Extended Data Fig. 7. Citraconate is a competitive inhibitor of ACOD1.

a,b, Cell-free assay. Recombinant mACOD1 was incubated with increasing concentrations of substrate (cis-aconitate) and inhibitor (citraconate) and itaconate accumulation was measured by HPLC. n=3 independent assays, means ±SD. Kinetic data pertaining to the values listed in Fig. 3c. The line represents a curve fit to the Michaelis–Menten equation with a competitive inhibitor. b, Lineweaver–Burk plot of the data shown in a. c, Similarity to cis-aconitate (Tanimoto coefficient) and binding energies of the itaconate isomers to human and murine ACOD1. d, Putative binding mode of citraconate (yellow) in the active site of mouse ACOD1 (PDB ID: 6R6T). The C1- and C4-carboxyl groups of citraconate bind electrostatically via hydrogen bonds and ion contacts (dashed lines) to the active site residues (His103, His159, Lys207, Lys272, and Leu278). Electrostatic protein surface at the active site: positive (blue), negative (red), neutral (white). e, 2D ligand interactions of citraconate. f, Overlay of putative binding modes of citraconate (yellow), itaconate (cyan), and mesaconate (green) compared to that of the substrate cis-aconitate (magenta) in the active site of human ACOD1 (PDB ID: 6R6U). Only citraconate can adopt the same binding mode as cis-aconitate, where the cis-oriented carboxyl groups are fully involved in the interactions with the active-site residues (His159, Lys207, Lys272, and Leu278). In contrast, the carboxyl groups of itaconate and mesaconate interact partially resulting in lower binding affinity.

Extended Data Fig. 8. Itaconate, but not citraconate, depresses mitochondrial respiration in LPS/IFNγ-activated dTHP1 cells.
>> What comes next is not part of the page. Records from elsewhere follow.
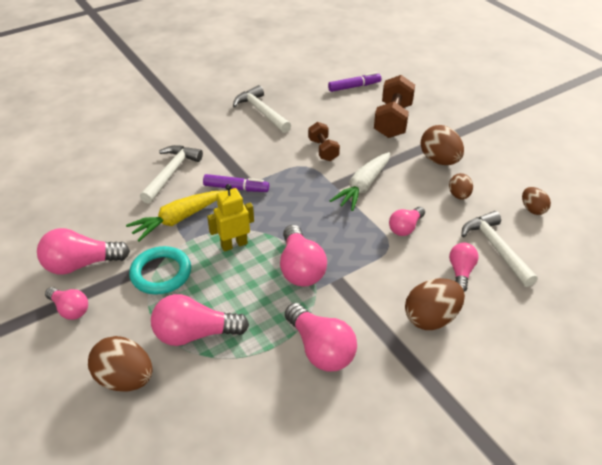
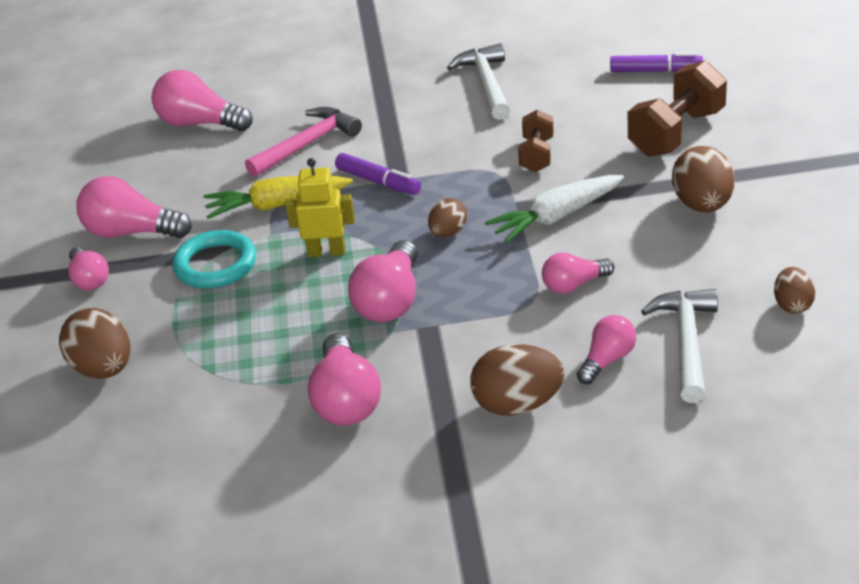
camera: 30 degrees right, 5 degrees down
white hammer [140,145,203,204] -> pink hammer [245,107,362,177]
pink light bulb [151,294,249,346] -> pink light bulb moved to [151,70,253,131]
brown egg [449,173,473,200] -> brown egg moved to [428,198,467,237]

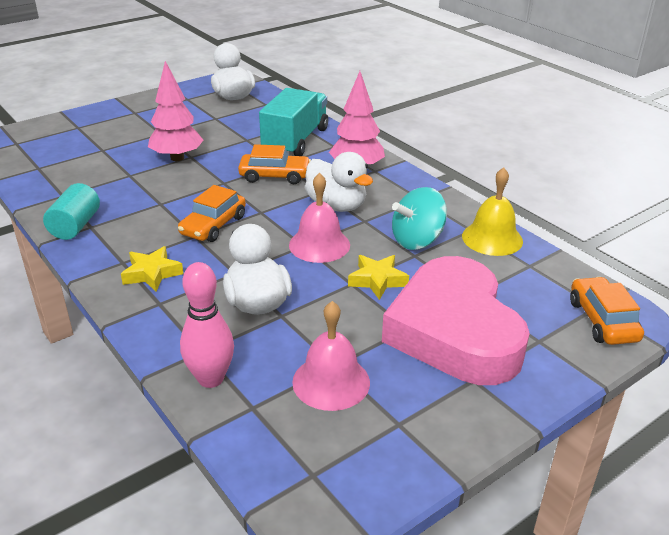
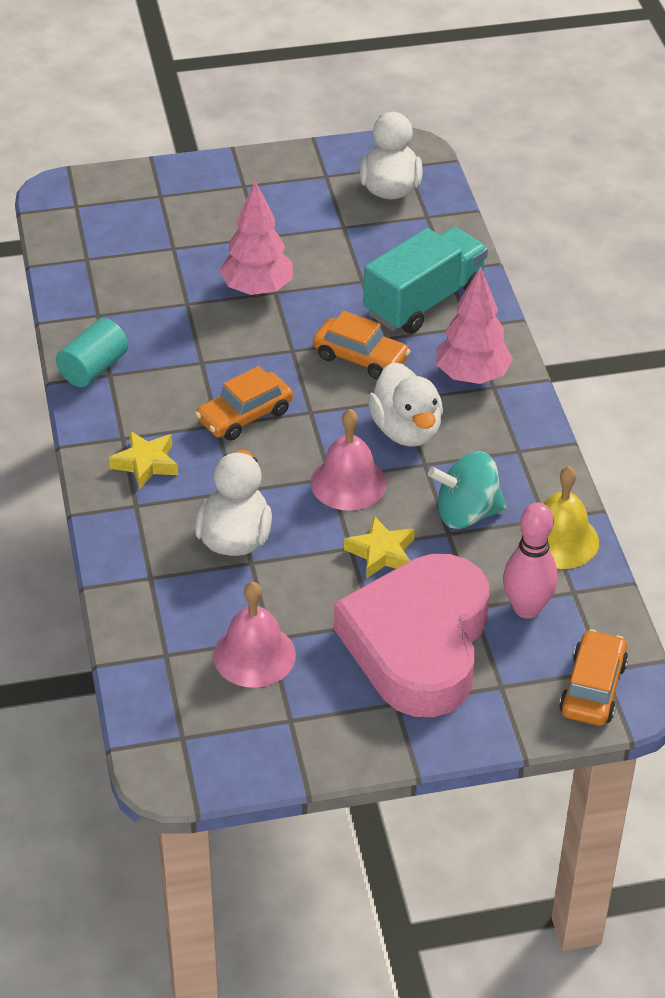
camera: 25 degrees right, 10 degrees up
pink bowling pin [180,262,234,388] -> pink bowling pin moved to [503,503,558,619]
LPS/IFNγ stimulation and treatment with citraconate or itaconate (1 mM or 25 mM) were performed as in Fig. 4m-o. Mitochondrial respiration was measured by Seahorse assay in unstimulated dTHP1 cells or after 12 h of stimulation. a-c, Bar graphs showing oxygen consumption rate (OCR) due to basal respiration, maximal respiration (a and b), and spare respiratory capacity (c). 25 mM itaconate significantly reduced maximal respiration and spare respiratory capacity in LPS/IFNγ-induced dTHP1 cells, whereas there was a tendency (p=0.076 and 0.096 respectively) of 1 mM citraconate to prevent this decline, and there was a tendency of 25 mM itaconate to normalize spare respiratory capacity (p=0.082). In a n (biological replicates) were as follows: untreated = 5; 1 mM Citra = 4; 25 mM Citra = 3; 1 mM Ita = 4; 25 mM Ita = 4. In b n were as follows: untreated = 5; 1 mM Citra = 5; 25 mM Citra = 3; 1 mM Ita = 4; 25 mM Ita = 4. Results in c are computed from the experiment shown in a and b and therefore have the same n as the respective treatments in a and b. Means ±SD; one-way ANOVA followed by Dunnett’s multiple comparisons test. P values: * ≤0.05, ** ≤0.01, *** ≤0.001, **** ≤0.0001. d-h, OCR output curves that form the basis of the graphs shown in a-c. d, Unstimulated vs. LPS/IFNγ-stimulated cells. e, Citraconate treatment, unstimulated cells. f, Citraconate treatment, LPS/IFNγ-stimulated cells. g, Itaconate treatment, unstimulated cells. h, Itaconate treatment, LPS/IFNγ-stimulated cells. Results in d-h are computed from the experiment shown in a and b and therefore have the same n as the respective treatments in a and b. Means ±SD. P values: * ≤0.05, ** ≤0.01, *** ≤0.001, **** ≤0.0001; one-way ANOVA with Dunnett’s multiple comparisons test. Abbreviations: FCCP = carbonyl cyanide-4 (trifluoromethoxy) phenylhydrazone; Oligo = oligomycin; Rot = rotenone; AA = Antimycin A.